I left in 2020 … and here we are today [grappling with] access to information, disinformation, and the politicized environment around immigrant and recent newcomer communities. I was slow walking into, ‘ok, what’s the next thing that I really want to do? ‘ But I had [S.] Mitra [Kalita]. She was actually one of the first people I met when I was trying to start the school in Queens, and I remember thinking, ‘This is a woman with whom I see eye to eye on a lot of things.’ I had always really respected Mitra, and I was watching what she was doing with Epicenter. And I thought, ‘Oh, that’s interesting, it’s hyper-local.’ And I would tuck it in the back of my mind for a while. 

One of the conclusions I had reached that I thought was applicable for a lot of communities in New York was the way I started to see the school as this architecture of networks, architecture of communities, and architecture of — which is true for a lot of things that we do at Epicenter — [the idea that] knowledge is power. The distribution channels for knowledge became extremely fraught when it came to communities that didn’t feel connected to places that they could trust, whether it was institutions or individuals, or friends or peers.

Epicenter: You mentioned you and Mitra seeing eye to eye on things. How did you two first meet? 

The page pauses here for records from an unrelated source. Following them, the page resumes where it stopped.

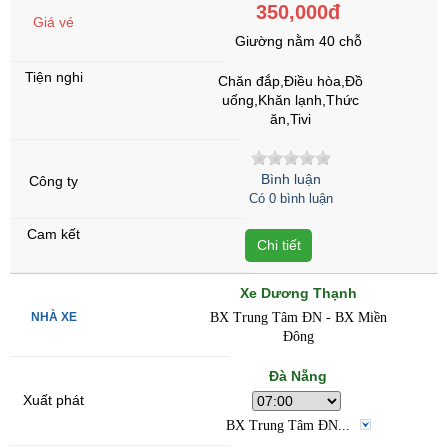
350,000đ
Giường nằm 40 chỗ
Chăn đắp,Điều hòa,Đồ
uống,Khăn lạnh,Thức
ăn,Tivi
Bình luận
Có 0 bình luận
Chi tiết
Xe Dương Thạnh
BX Trung Tâm ĐN - BX Miền
Đông
Đà Nẵng
BX Trung Tâm ĐN...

Once we landed on the school program [for CQA] I had to meet as many people in Queens as possible who would connect me to the resources that I needed. One of my school board members, a Jackson Heights resident and CEO of a tennis organization named Udai Tambar, was like, “oh, you need to meet this woman, Mitra. She’s like the most connected person in all of Queens.” I thought I would meet her in very metro fashion — you know, some people, you set up a 15-min phone call with and it’s very transactional. But Mitra was like, “Oh, come to my house. Oh, you have a kid. Do you want to bring the kid? Just bring the kid.”

And I was like, “OK … I’ve never met you.”

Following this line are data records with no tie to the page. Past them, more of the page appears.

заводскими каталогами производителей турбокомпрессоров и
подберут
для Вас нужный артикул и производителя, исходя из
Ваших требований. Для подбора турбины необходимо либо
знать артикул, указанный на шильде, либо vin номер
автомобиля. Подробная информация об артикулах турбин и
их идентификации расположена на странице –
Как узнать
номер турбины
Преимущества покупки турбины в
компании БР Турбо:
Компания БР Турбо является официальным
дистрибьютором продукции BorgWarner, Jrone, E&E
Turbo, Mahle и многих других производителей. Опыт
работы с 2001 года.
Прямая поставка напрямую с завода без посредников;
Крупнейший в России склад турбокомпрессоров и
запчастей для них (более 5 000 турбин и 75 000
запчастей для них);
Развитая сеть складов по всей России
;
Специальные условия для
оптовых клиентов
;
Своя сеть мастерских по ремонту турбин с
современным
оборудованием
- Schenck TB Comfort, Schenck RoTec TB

She just said, “come, I’ll make you chai.” This woman is so welcoming, but also hyper-competent and powerful. When the school opened, I had her come and talk to the kids about media literacy. 

One of the reasons I left big journalism was that I could see that to try to build a career in this kind of journalism would require continuously trading in these forms of stereotypes and narrative storytelling that kept people in these predefined roles of weakness to make their stories heard — I just couldn’t do it.

Epicenter: So what drew you and continues to draw you to community journalism?

[Some of it likely stemmed] from talking to my parents about their experience in Indonesia, which was a very tumultuous period of active disinformation. I always got the sense that information integrity was very, important for the quality of a nation and a culture in a community. And there was the smell of the printing press. And my hometown newspaper was a central force for good, and I felt that, I saw it. Even if in my family we weren’t the most avid subscribers, not at the pep rallies, I saw the power that a journalistic community resource can have. 

At the time I did a story on this Mexican grocery that opened up in my hometown. Just by doing the story, you’re introducing this new store in a very Black and white defined town. I remember going and talking to the store owner. I didn’t know any Spanish, and it was probably not the best reporting work I did, but I remember thinking, ‘oh, this person seems so happy just to be asked questions about who they are.’ There’s this concept that a performance artist friend had said to me not too long ago, about how you get from this notion that you’re disinvited to being the person who’s doing the inviting. Power to me revolved around some source of information. If you had control over who and how knowledge is distributed, you could really transform a lot of things about communities, for good and for bad.